Women marry very young based on Western standards, and men have total control over their wives, which are considered to be property of their husbands. This idea of an arranged marriage helps Indian couples to stay within the Indian cast system, which means that you cannot marry someone below yourself. It also has to do with the wealth of the bride or groom’s family. Fortunately, Indian kids raised in the United States understand that love is a very important determining factor in marriage. They do not learn this in their family homes, but when they go to school, their ideas of authority and making one’s own decisions are questioned.
Asian Indians have greatly contributed to the Americas’ well being. For example, in 1893, Swami Vivekananda came to the United States. His eloquence and enthusiasm made him on of the most popular speakers in the assembly of religious leaders from all around the world. His ideas and thoughts have influenced many American Philosophers and historians such as Aldous Huxley, Will Durant, and Christopher Isherwood. The East Indians have had other contributions in the fields of art and education. One of them is Zubin Mehta; a very well known music conductor and music director.

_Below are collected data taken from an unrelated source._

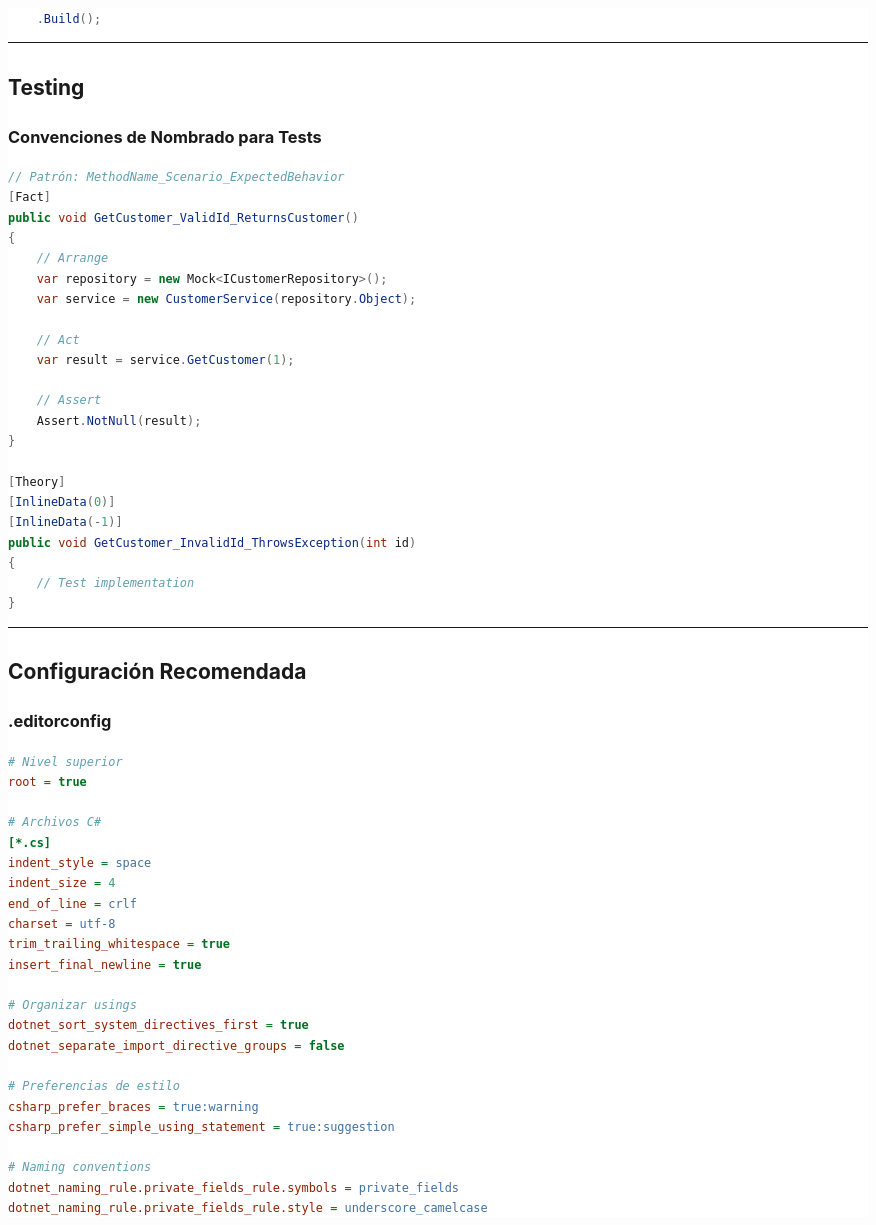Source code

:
```csharp
    .Build();
```

---

## Testing

### Convenciones de Nombrado para Tests
```csharp
// Patrón: MethodName_Scenario_ExpectedBehavior
[Fact]
public void GetCustomer_ValidId_ReturnsCustomer()
{
    // Arrange
    var repository = new Mock<ICustomerRepository>();
    var service = new CustomerService(repository.Object);

    // Act
    var result = service.GetCustomer(1);

    // Assert
    Assert.NotNull(result);
}

[Theory]
[InlineData(0)]
[InlineData(-1)]
public void GetCustomer_InvalidId_ThrowsException(int id)
{
    // Test implementation
}
```

---

## Configuración Recomendada

### .editorconfig
```ini
# Nivel superior
root = true

# Archivos C#
[*.cs]
indent_style = space
indent_size = 4
end_of_line = crlf
charset = utf-8
trim_trailing_whitespace = true
insert_final_newline = true

# Organizar usings
dotnet_sort_system_directives_first = true
dotnet_separate_import_directive_groups = false

# Preferencias de estilo
csharp_prefer_braces = true:warning
csharp_prefer_simple_using_statement = true:suggestion

# Naming conventions
dotnet_naming_rule.private_fields_rule.symbols = private_fields
dotnet_naming_rule.private_fields_rule.style = underscore_camelcase
```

His technical ability when conducting has made him famous around the world. In addition, Ravi Shankar, one of India’s outstanding musicians has influenced American Jazz as well as popular music. He has popularized music of the sitar, a Hindu instrument resembling a guitar. Mr. Shankar teaches sitar at the University of California’s Los Angeles Department of Ethno-Musicology. Boston is a very good example of a city that attracts immigrants of different nationalities. Boston universities attract many bright students from around the world, and the booming high-tech industry attracts a well-educated immigrant population.
Foreign-born residents – 13 percent of the state’s population of 6 million – say that software, the Internet, and biotechnology provide a discrimination-free arena in which they are judged, by what they can do. And they do a lot, either through tenacity or with advantages of being educated in school systems superior to the American system. Also many bright students, who were denied acceptance to prestigious Indian schools, come to America and are easily accepted to top-notch colleges, including Harvard.
Asian Indians contribute to our society in a variety of ways, ranging from deciphering our genetic code to observing the stars. Many Asian Indians work in the medical field improving the technology and prolonging our lives. Other Americans of East Indian descent have made important contributions in the field of education. Such as Santha Rama Rau; in the field of American literature and Dr. Chakravakti; professor of oriental religions and literature at Smith College in Massachusetts. Many came to this country with hopes of some day returning to their homeland.
Fortunately, once they saw the opportunity for a better life America offered, they decided to stay. Asian Indians were significantly changed by this experience; especially the second generation (children). In a positive way, they also have been changing America. Because of them, America became richer and more multicultural. When they left their homes in India, they faced years of hardships and prejudice. Fortunately, this bold move was not without benefits for both Indians and Americans.